Juri Giannini, Andreas Holzer, Stefan Jena und Jürgen Polak (Hrsg.): Lothar Knessl. Vermittler neuer Musik, Autor, Komponist, Kurator. Hollitzer Verlag, 2018.*

Lothar Knessl
©Hollitzer Verlag

Den vielseitigen, im Untertitel angedeuteten Facetten der Tätigkeiten des 1927 geborenen Lothar Knessl entspricht eine Art Doppelcharakter des Buches: Es ist sowohl als nachträglicher Begleitkatalog zu einer 2016 im Rahmen des Festivals Wien Modern präsentierten Ausstellung zu verstehen, als auch als kleiner Abriss aus dem umfangreichen Material, das Lothar Knessl dem Archiv des Instituts für Musikwissenschaft und Interpretationsforschung der mdw zur Verfügung gestellt hat. Einem kurzen Vorwort der Herausgeber sind dazu passend zwei teils sehr persönliche Texte von Bernhard Günther (künstlerischer Leiter von Wien Modern) und Reinhard Kapp (ehemaliger Professor für Musikgeschichte an der mdw) vorangestellt.
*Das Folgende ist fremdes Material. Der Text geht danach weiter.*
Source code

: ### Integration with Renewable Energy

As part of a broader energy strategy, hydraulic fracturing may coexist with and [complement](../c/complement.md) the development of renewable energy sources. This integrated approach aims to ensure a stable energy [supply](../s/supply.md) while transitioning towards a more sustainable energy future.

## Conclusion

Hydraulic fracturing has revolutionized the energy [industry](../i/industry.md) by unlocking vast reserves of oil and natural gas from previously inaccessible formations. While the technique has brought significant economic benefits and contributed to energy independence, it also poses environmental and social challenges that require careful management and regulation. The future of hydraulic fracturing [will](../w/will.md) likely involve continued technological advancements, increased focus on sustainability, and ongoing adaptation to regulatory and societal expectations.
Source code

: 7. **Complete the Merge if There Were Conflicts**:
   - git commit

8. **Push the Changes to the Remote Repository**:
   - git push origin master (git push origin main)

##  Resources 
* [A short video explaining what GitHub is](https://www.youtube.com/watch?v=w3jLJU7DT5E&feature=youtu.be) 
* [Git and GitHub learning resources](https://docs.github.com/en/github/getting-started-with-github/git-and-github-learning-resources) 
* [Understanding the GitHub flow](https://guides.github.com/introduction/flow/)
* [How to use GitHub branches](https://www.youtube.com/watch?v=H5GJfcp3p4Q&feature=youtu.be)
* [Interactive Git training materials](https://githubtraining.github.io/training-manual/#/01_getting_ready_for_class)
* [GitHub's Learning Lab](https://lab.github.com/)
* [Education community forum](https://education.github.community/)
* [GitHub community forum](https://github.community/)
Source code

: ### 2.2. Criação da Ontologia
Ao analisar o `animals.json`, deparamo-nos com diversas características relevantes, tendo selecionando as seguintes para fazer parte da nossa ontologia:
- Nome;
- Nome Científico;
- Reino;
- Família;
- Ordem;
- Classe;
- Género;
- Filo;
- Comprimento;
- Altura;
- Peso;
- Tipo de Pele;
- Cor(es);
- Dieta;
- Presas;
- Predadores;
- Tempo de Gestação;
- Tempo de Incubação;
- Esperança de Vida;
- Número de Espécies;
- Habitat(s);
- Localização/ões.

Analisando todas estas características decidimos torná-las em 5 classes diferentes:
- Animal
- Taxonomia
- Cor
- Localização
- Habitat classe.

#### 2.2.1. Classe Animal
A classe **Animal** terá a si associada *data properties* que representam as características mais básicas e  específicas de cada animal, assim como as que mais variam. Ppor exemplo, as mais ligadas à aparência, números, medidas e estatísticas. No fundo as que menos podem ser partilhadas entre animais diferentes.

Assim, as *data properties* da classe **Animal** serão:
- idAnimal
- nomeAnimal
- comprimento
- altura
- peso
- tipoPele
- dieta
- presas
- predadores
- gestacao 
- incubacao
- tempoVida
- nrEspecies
Danach lässt man Knessl selbst in Dokumenten und begleitenden Zitaten sprechen. Seine musikjournalistischen Texte zeigen ihn als polemischen Kritiker des konservativen Wiener Konzertlebens um 1960 sowie als leidenschaftlichen Berichterstatter über Aufführungen neuerer Musik von Bartók über Strawinsky bis Cerha und Coltrane. Praktische Schritte hierzu setzte Knessl später in seiner langjährigen Tätigkeit an der Wiener Staatsoper. Weitere der präsentierten Archivalien dokumentieren Arbeitsschritte, die mit der Initiierung zweier Institutionen der zeitgenössischen Musik in Österreich einhergingen: dem Festival Wien Modern und der Ö1-Sendung Studio Neuer Musik (heute Zeit-Ton).

Weniger bekannt aber umso interessanter ist Knessls kompositorische Tätigkeit, die er in etwa vom Zweiten Weltkrieg bis in die 1960er-Jahre verfolgte und die im letzten Abschnitt des Buches dokumentiert wird. Neben frühen Versuchen und während der Kriegsgefangenschaft entstandenen Stücken für Männerchor und Doppelquartett erhält man Einblicke in so unterschiedliche Gattungen wie Schlager, Motette, Kantate sowie in skizzenhafte Experimente mit seriellen Techniken.

Dem Buch gelingt dabei zweierlei: Zuallererst wird ein visuelles Porträt eines „Doyens der zeitgenössischen Musik“ (S. 25) gezeichnet, der an zentralen Orten des Musiklebens wie auch in den Massenmedien mit Stift und Stimme neuer Musik neue Räume erschlossen und viele Ohren für ungewohnte Klänge geöffnet hat. Zudem bündelt die Zusammenstellung aus vielfältigen Archivalien wie Fotografien, Zeitungsausschnitten und handschriftlichen Notizen die Vielseitig- und Lebhaftigkeit der Diskurse und Praktiken, die mit Knessls Engagement einhergehen, und regt so zur tiefergehenden Auseinandersetzung und Forschung im Institutsarchiv an.